The 10-member team spent three days from Wednesday scouring En (Swallow) Cave at Phong Nha-Ke Bang National Park for locations for one of the world’s most-loved children’s films.
The team used aerial, remote-controlled cameras to calculate the shots which might be taken in the cave.
In these possible shots, the film’s protagonist Peter Pan will hover through the splendorous grotto and over magnificent mountain ranges and lush forests in the park.
Apart from the cave, the team is also planning to scour for locations in several other famed scenic spots in Vietnam, including those in northern Quang Ninh and Ninh Binh Provinces.
“Peter Pan” is a 1953 American animated fantasy-adventure film produced by Walt Disney and based on the play “Peter Pan,” or “The Boy Who Wouldn't Grow Up” by J. M Barrie.
The film entered the 1953 Cannes Film Festival.

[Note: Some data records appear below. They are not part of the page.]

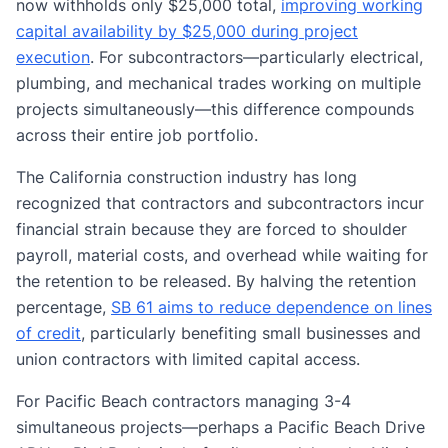
now withholds only $25,000 total,
improving working
capital availability by $25,000 during project
execution
. For subcontractors—particularly electrical,
plumbing, and mechanical trades working on multiple
projects simultaneously—this difference compounds
across their entire job portfolio.
The California construction industry has long
recognized that contractors and subcontractors incur
financial strain because they are forced to shoulder
payroll, material costs, and overhead while waiting for
the retention to be released. By halving the retention
percentage,
SB 61 aims to reduce dependence on lines
of credit
, particularly benefiting small businesses and
union contractors with limited capital access.
For Pacific Beach contractors managing 3-4
simultaneous projects—perhaps a Pacific Beach Drive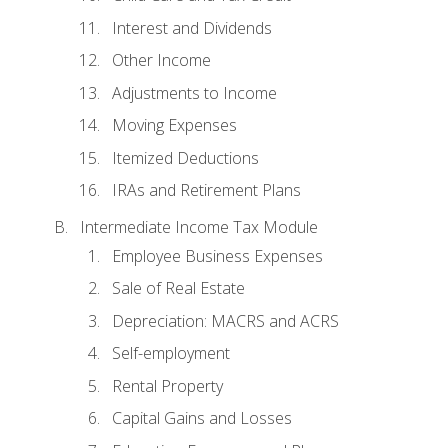
Interest and Dividends
Other Income
Adjustments to Income
Moving Expenses
Itemized Deductions
IRAs and Retirement Plans
Intermediate Income Tax Module
Employee Business Expenses
Sale of Real Estate
Depreciation: MACRS and ACRS
Self-employment
Rental Property
Capital Gains and Losses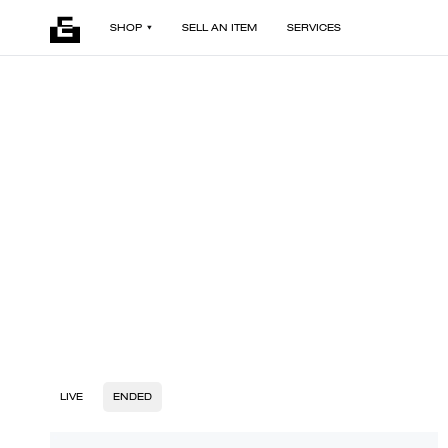
SHOP
SELL AN ITEM
SERVICES
LIVE
ENDED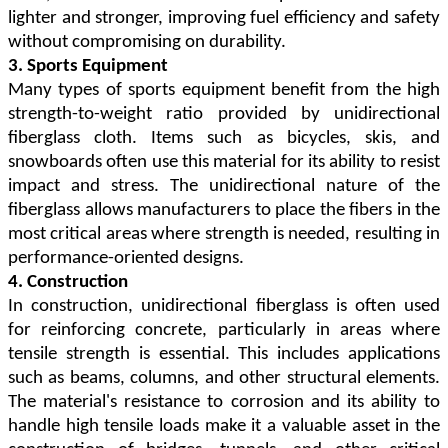
lighter and stronger, improving fuel efficiency and safety
without compromising on durability.
3. Sports Equipment
Many types of sports equipment benefit from the high
strength-to-weight ratio provided by unidirectional
fiberglass cloth. Items such as bicycles, skis, and
snowboards often use this material for its ability to resist
impact and stress. The unidirectional nature of the
fiberglass allows manufacturers to place the fibers in the
most critical areas where strength is needed, resulting in
performance-oriented designs.
4. Construction
In construction, unidirectional fiberglass is often used
for reinforcing concrete, particularly in areas where
tensile strength is essential. This includes applications
such as beams, columns, and other structural elements.
The material's resistance to corrosion and its ability to
handle high tensile loads make it a valuable asset in the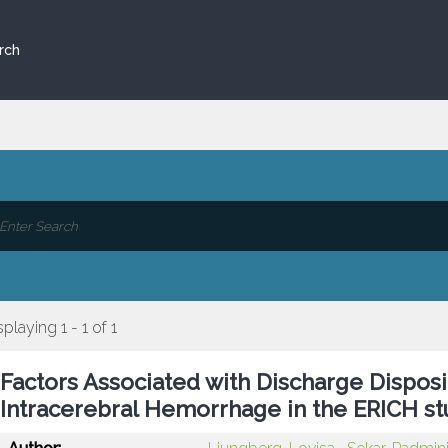
rch
splaying 1 - 1 of 1
Factors Associated with Discharge Dispo
Intracerebral Hemorrhage in the ERICH s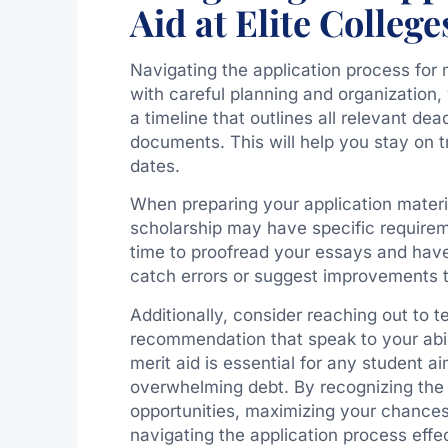
Aid at Elite College
Navigating the application process for 
with careful planning and organization,
a timeline that outlines all relevant de
documents. This will help you stay on t
dates.
When preparing your application material
scholarship may have specific requirem
time to proofread your essays and hav
catch errors or suggest improvements t
Additionally, consider reaching out to 
recommendation that speak to your abil
merit aid is essential for any student ai
overwhelming debt. By recognizing the b
opportunities, maximizing your chance
navigating the application process effec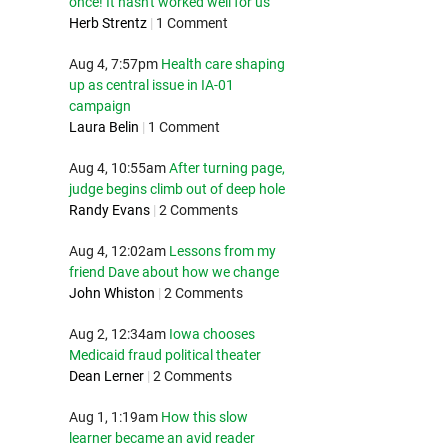
once! It hasn't worked well for us
Herb Strentz
|
1 Comment
Aug 4, 7:57pm
Health care shaping
up as central issue in IA-01
campaign
Laura Belin
|
1 Comment
Aug 4, 10:55am
After turning page,
judge begins climb out of deep hole
Randy Evans
|
2 Comments
Aug 4, 12:02am
Lessons from my
friend Dave about how we change
John Whiston
|
2 Comments
Aug 2, 12:34am
Iowa chooses
Medicaid fraud political theater
Dean Lerner
|
2 Comments
Aug 1, 1:19am
How this slow
learner became an avid reader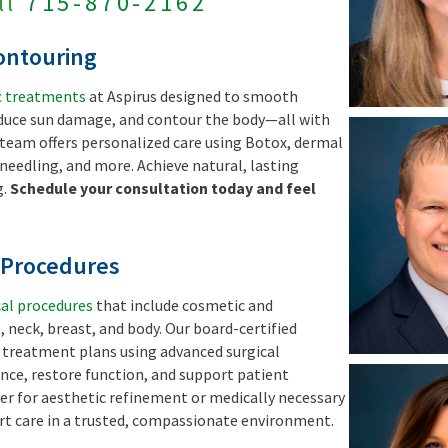
ll
715-870-2162
ontouring
c treatments
at Aspirus designed to smooth
educe sun damage, and contour the body—all with
team offers personalized care using Botox, dermal
oneedling, and more. Achieve natural, lasting
g.
Schedule your consultation today and feel
l Procedures
cal procedures
that include cosmetic and
, neck, breast, and body. Our board-certified
d treatment plans using advanced surgical
ce, restore function, and support patient
er for aesthetic refinement or medically necessary
ert care in a trusted, compassionate environment.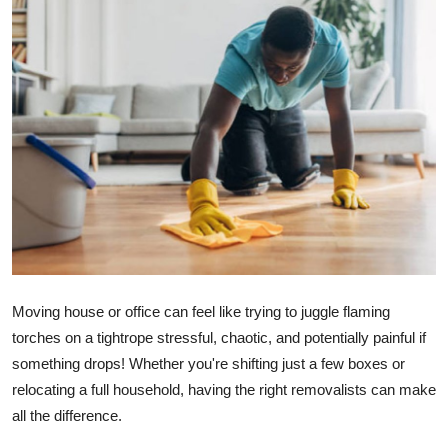
Advertise with US
Top 10
How To
Support Number
Tech
Real Estate
Moving house or office can feel like trying to juggle flaming
Crypto
torches on a tightrope stressful, chaotic, and potentially painful if
something drops! Whether you're shifting just a few boxes or
Education
relocating a full household, having the right removalists can make
Business
all the difference.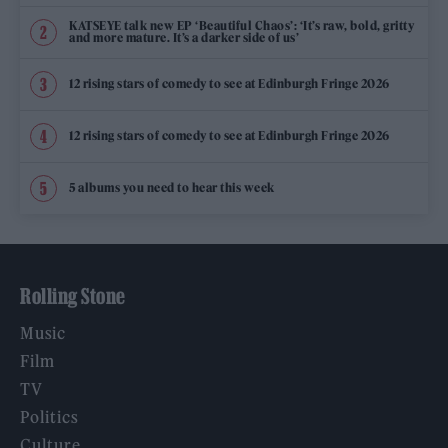
KATSEYE talk new EP ‘Beautiful Chaos’: ‘It’s raw, bold, gritty
and more mature. It’s a darker side of us’
12 rising stars of comedy to see at Edinburgh Fringe 2026
12 rising stars of comedy to see at Edinburgh Fringe 2026
5 albums you need to hear this week
Rolling Stone
Music
Film
TV
Politics
Culture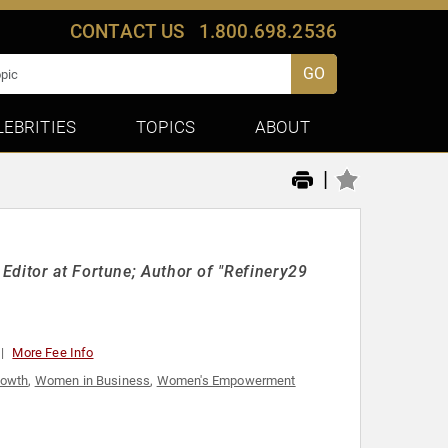
CONTACT US
1.800.698.2536
GO
LEBRITIES
TOPICS
ABOUT
|
Editor at Fortune; Author of "Refinery29
More Fee Info
rowth
,
Women in Business
,
Women's Empowerment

A sequel titled “Return to Never Land” was released in 2002, and a series of direct-to-DVD prequels focusing on Tinker Bell debuted in 2008. A preschoolers’ television series featuring some of the characters also premiered in 2011.

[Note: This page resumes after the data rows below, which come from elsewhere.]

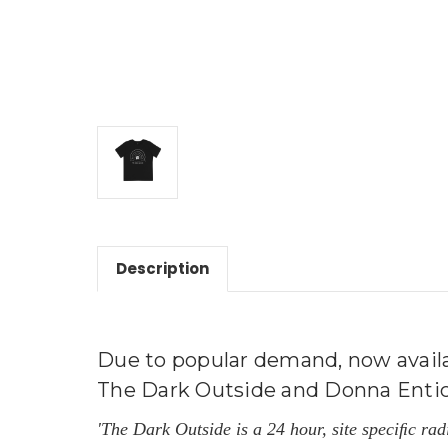
Description
Due to popular demand, now availab
The Dark Outside and Donna Entickna
'The Dark Outside is a 24 hour, site speciﬁc ra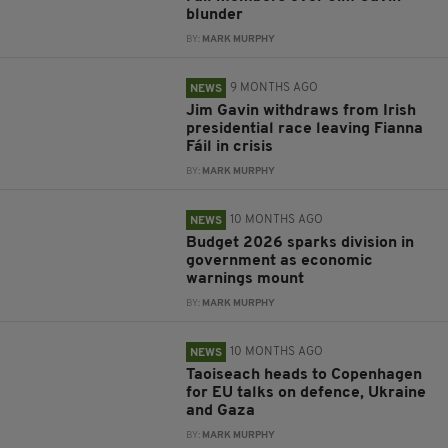
blunder
BY:
MARK MURPHY
9 MONTHS AGO
NEWS
Jim Gavin withdraws from Irish
presidential race leaving Fianna
Fáil in crisis
BY:
MARK MURPHY
10 MONTHS AGO
NEWS
Budget 2026 sparks division in
government as economic
warnings mount
BY:
MARK MURPHY
10 MONTHS AGO
NEWS
Taoiseach heads to Copenhagen
for EU talks on defence, Ukraine
and Gaza
BY:
MARK MURPHY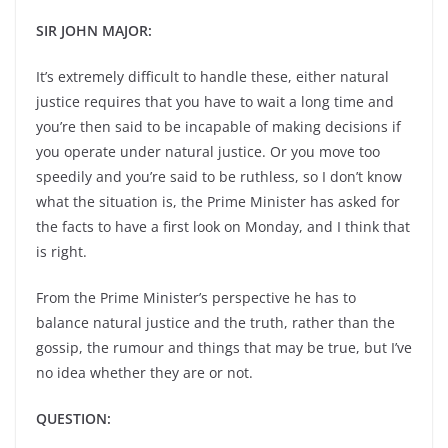
SIR JOHN MAJOR:
It’s extremely difficult to handle these, either natural
justice requires that you have to wait a long time and
you’re then said to be incapable of making decisions if
you operate under natural justice. Or you move too
speedily and you’re said to be ruthless, so I don’t know
what the situation is, the Prime Minister has asked for
the facts to have a first look on Monday, and I think that
is right.
From the Prime Minister’s perspective he has to
balance natural justice and the truth, rather than the
gossip, the rumour and things that may be true, but I’ve
no idea whether they are or not.
QUESTION: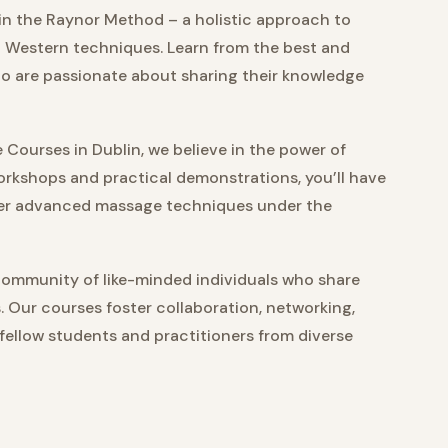
in the Raynor Method – a holistic approach to
 Western techniques. Learn from the best and
ho are passionate about sharing their knowledge
Courses in Dublin, we believe in the power of
rkshops and practical demonstrations, you’ll have
ster advanced massage techniques under the
community of like-minded individuals who share
s. Our courses foster collaboration, networking,
 fellow students and practitioners from diverse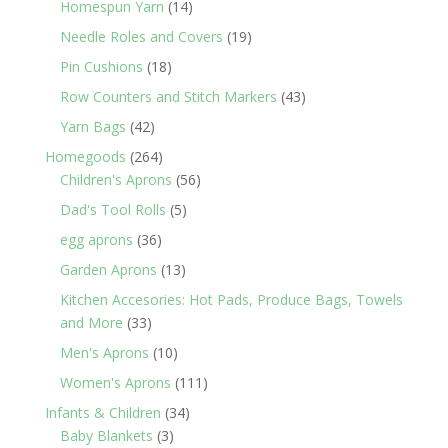
14
Homespun Yarn
14
products
19
Needle Roles and Covers
19
products
18
Pin Cushions
18
products
43
Row Counters and Stitch Markers
43
products
42
Yarn Bags
42
products
264
Homegoods
264
products
56
Children's Aprons
56
products
5
Dad's Tool Rolls
5
products
36
egg aprons
36
products
13
Garden Aprons
13
products
Kitchen Accesories: Hot Pads, Produce Bags, Towels
33
and More
33
products
10
Men's Aprons
10
products
111
Women's Aprons
111
products
34
Infants & Children
34
3
products
Baby Blankets
3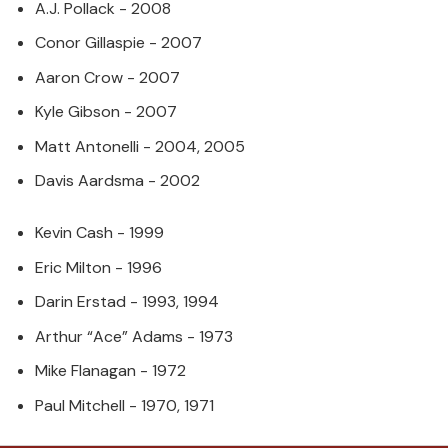
A.J. Pollack - 2008
Conor Gillaspie - 2007
Aaron Crow - 2007
Kyle Gibson - 2007
Matt Antonelli - 2004, 2005
Davis Aardsma - 2002
Kevin Cash - 1999
Eric Milton - 1996
Darin Erstad - 1993, 1994
Arthur “Ace” Adams - 1973
Mike Flanagan - 1972
Paul Mitchell - 1970, 1971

Phong Nha-Ke Bang National Park, some 500km south of Hanoi, is situated in a 2,000km² limestone zone in Vietnamese territory that borders another, similarly sized limestone zone called Him Namno in Laos.
The place is noted for its cave and grotto systems, as it is composed of more than 300 caves and grottos with a total length of over 70km, with 39 new ones discovered earlier this month.
Prior to the discovery of Son Doong Cave, the world’s current largest cave, Phong Nha held several world cave records, as it boasts the longest underground river, as well as the largest caverns and passageways in the world.
The park was listed among UNESCO's World Heritage Sites in 2003 for its immense geological value and rich biodiversity.
En Cave is one of the park’s resplendent, most visited grottos.